(THE PROBLEM)
Revise the stretch of the advice column from "Dear Amy: I" through "hold my baby.", putting "older relative" in place of "elderly relative".

Post-Tribune

Mom needs to course correct with caregiver

- By Amy Dickinson askamy@amydickins­on.com Twitter@askingamy

Dear Amy: My husband and I have a teenage son with special needs. After more than a year on a wait list, we finally have an in-home therapist.

“Darla” comes three mornings a week to wake him up and help him to get dressed and ready for school. This gives me rare and much-needed breaks.

My husband, who works from home, lets Darla into our home. I usually stay in my room until it is time for me to take my son to school.

Darla doesn’t see all that I do when she isn’t there. I’ve picked up hints that she thinks I’m lazy and that my husband is put upon. (He doesn’t feel that way.) She also seems to have a crush on my husband and finds excuses to chat with him. It drives him crazy, because he’s trying to work. I sent Darla a text asking her not to disturb him unless absolutely necessary. She didn’t respond, but she did stop interrupti­ng him as much.

Recently, after I let her in one morning, she told my son that he was slacking because his mother got up before he did. I didn’t say anything, but I’m fuming!

Darla is good with my son, and if I fired her it would take months to find a replacemen­t. How can I keep her on, but put her attitude in check? — Curious Mom

Dear Mom: Your concerns are related to boundaries and communicat­ion. “Darla” might have come to your home from working with other clients who have a different living and communicat­ion style.

If she is good with your son, then that positive dynamic should be your primary concern. It is important that you keep this in mind as you course correct and adjust to one another.

First to her comment to your son that he was “slacking” because you were up before him. To me, this seems like a lightheart­ed comment that, depending on the dynamic and your son’s abilities, could easily be seen as a joking nudge, establishi­ng a rapport with him.

You should examine if you have taken this the wrong way, triggered by other annoyances.

However, if this sort of comment would cause your son to feel bad, then you should correct Darla about matters having to do with tone. You and your husband should sit down with her. Start with positive feedback regarding the work she is there to do. Review some basics regarding the household.

Your husband should make clear that his workday has already begun when she arrives in the morning: “So, after I’ve let you in, I’ve got to get right to my work. It’s best if I’m not interrupte­d, unless it’s important.”

And hints that you’re lazy? Unless these are openly expressed, I suggest that you stop caring.

Dear Amy: I am wondering what to say to an elderly relative who becomes so high on their pain medication that their speech is slurring, yet they still want to hold my baby.

It is unclear if they know how intoxicate­d they are, yet they often admit (after the fact) how they “overdo” their medication in order to handle seeing family — otherwise their pain will prevent them from getting out of the house to see family.

My question is how do we politely say “no” to holding the baby, or do we just have to hover very closely while the baby is held? Is there another option? — No Hurt Feelings

Dear No Hurt: Your elderly relative has already admitted to “overdoing” pain medication in order to manage getting out of the house. This is concerning, and my suggestion is that whatever family member has the closest caretaking relationsh­ip with this relative should be informed and encouraged to review the medication and dosage choices with the physician.

In the moment, you can respond: “You seem shaky today, and the baby might get squirmy, so I’m going to sit right beside you and hold the baby, myself.”

Dear Amy: “Underappre­ciated” wrote about his grandfathe­r’s favoritism toward his accomplish­ed and athletic cousins, one of whom was attending an Ivy League school “on scholarshi­p for football.” Ivy League schools do not offer athletic scholarshi­ps. — Alert Reader

Dear Reader: Many readers noticed this. Though this error was not central to the issue presented by “Underappre­ciated,” I thank you all for the correction.

(DATASET RECORDS)
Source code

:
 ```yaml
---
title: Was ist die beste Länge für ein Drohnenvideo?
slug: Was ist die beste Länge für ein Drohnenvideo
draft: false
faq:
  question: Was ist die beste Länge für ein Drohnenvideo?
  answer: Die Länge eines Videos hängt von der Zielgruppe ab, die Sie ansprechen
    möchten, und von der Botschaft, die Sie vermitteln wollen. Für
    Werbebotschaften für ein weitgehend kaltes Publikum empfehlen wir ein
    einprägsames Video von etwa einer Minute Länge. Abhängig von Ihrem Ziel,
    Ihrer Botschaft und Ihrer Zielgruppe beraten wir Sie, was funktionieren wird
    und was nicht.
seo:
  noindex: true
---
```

(WORKED SOLUTION)
Dear Amy: I am wondering what to say to an older relative who becomes so high on their pain medication that their speech is slurring, yet they still want to hold my baby.